— BEGIN —
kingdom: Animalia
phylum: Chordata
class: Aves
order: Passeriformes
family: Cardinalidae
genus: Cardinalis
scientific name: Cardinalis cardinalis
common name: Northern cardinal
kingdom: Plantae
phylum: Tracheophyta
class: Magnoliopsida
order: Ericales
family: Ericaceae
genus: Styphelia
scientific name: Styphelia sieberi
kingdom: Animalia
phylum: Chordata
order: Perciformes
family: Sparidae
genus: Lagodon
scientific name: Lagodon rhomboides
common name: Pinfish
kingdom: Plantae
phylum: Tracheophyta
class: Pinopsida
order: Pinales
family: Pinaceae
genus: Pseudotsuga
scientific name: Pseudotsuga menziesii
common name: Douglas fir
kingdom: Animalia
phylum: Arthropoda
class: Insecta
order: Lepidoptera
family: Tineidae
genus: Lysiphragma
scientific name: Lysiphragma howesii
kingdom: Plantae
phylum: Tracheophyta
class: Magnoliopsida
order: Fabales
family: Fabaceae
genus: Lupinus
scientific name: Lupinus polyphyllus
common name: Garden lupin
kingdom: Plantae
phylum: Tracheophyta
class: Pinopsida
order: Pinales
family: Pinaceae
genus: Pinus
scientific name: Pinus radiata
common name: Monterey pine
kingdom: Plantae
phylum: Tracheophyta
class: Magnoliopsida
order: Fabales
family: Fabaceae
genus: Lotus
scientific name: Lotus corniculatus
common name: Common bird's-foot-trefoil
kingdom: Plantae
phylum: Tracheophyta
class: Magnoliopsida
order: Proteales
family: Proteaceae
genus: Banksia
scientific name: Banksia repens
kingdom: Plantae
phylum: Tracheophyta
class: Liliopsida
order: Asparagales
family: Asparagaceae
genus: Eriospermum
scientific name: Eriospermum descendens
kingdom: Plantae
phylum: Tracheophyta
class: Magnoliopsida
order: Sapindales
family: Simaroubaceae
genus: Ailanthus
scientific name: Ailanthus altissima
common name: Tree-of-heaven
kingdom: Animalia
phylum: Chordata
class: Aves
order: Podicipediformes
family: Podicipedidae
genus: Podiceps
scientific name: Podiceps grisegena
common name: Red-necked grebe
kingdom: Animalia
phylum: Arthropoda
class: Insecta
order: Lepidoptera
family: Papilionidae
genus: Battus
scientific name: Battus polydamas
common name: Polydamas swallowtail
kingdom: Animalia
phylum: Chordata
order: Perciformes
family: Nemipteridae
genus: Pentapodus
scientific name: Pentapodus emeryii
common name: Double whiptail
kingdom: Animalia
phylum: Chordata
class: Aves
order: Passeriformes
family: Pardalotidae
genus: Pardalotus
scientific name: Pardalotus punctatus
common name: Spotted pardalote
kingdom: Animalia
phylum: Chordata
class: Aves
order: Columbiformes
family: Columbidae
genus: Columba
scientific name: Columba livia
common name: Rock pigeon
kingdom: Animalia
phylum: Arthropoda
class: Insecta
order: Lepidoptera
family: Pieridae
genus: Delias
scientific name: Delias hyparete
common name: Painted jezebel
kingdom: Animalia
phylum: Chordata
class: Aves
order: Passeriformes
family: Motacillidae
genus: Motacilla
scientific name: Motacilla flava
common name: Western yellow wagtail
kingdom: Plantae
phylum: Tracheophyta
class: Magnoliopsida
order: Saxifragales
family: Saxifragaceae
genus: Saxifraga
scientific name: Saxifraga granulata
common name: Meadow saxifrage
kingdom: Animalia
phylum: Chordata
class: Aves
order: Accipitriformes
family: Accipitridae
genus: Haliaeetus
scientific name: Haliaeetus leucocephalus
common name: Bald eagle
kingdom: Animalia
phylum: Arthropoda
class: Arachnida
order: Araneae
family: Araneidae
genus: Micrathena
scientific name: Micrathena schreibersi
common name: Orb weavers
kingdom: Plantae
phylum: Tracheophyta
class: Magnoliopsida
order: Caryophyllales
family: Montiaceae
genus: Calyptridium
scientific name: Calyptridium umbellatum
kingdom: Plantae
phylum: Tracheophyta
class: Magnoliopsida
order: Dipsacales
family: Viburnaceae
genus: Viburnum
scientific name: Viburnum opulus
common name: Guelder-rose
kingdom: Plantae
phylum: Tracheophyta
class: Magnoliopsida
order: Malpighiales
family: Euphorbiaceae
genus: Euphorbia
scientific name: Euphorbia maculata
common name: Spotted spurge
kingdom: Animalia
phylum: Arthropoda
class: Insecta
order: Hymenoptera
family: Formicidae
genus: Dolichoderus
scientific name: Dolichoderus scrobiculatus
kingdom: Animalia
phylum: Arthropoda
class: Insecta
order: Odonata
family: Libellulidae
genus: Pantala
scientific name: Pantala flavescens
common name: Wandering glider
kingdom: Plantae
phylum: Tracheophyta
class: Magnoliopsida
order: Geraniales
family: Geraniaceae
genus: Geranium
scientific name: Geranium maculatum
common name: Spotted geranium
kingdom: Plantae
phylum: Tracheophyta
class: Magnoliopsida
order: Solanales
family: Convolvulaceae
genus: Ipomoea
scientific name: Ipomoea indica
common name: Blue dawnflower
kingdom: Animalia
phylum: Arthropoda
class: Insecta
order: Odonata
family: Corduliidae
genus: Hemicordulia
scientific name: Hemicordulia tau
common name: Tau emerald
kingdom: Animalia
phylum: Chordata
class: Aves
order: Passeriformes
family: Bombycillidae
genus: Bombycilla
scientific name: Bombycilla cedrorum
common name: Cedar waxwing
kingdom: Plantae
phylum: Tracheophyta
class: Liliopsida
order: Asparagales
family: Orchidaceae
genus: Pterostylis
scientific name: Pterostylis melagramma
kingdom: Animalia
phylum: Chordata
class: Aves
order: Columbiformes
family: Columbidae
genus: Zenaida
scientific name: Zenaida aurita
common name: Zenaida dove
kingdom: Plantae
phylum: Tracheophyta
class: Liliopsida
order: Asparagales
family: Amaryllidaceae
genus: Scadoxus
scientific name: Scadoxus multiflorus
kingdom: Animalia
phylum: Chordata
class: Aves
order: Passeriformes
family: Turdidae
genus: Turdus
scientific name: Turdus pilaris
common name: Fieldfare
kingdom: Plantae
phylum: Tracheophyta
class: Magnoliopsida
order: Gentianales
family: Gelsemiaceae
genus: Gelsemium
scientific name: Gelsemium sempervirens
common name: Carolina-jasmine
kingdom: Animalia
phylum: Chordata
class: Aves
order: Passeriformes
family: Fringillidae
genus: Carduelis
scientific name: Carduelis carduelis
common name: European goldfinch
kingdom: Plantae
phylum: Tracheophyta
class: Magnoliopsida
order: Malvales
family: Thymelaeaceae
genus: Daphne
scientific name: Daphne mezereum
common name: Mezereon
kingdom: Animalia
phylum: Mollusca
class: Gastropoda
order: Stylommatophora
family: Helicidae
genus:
— END —
■ **JOB**
Please quote the listing above, starting at its first line and stopping after the line that contains "genus: Styphelia".

■ **ANSWER**
kingdom: Animalia
phylum: Chordata
class: Aves
order: Passeriformes
family: Cardinalidae
genus: Cardinalis
scientific name: Cardinalis cardinalis
common name: Northern cardinal
kingdom: Plantae
phylum: Tracheophyta
class: Magnoliopsida
order: Ericales
family: Ericaceae
genus: Styphelia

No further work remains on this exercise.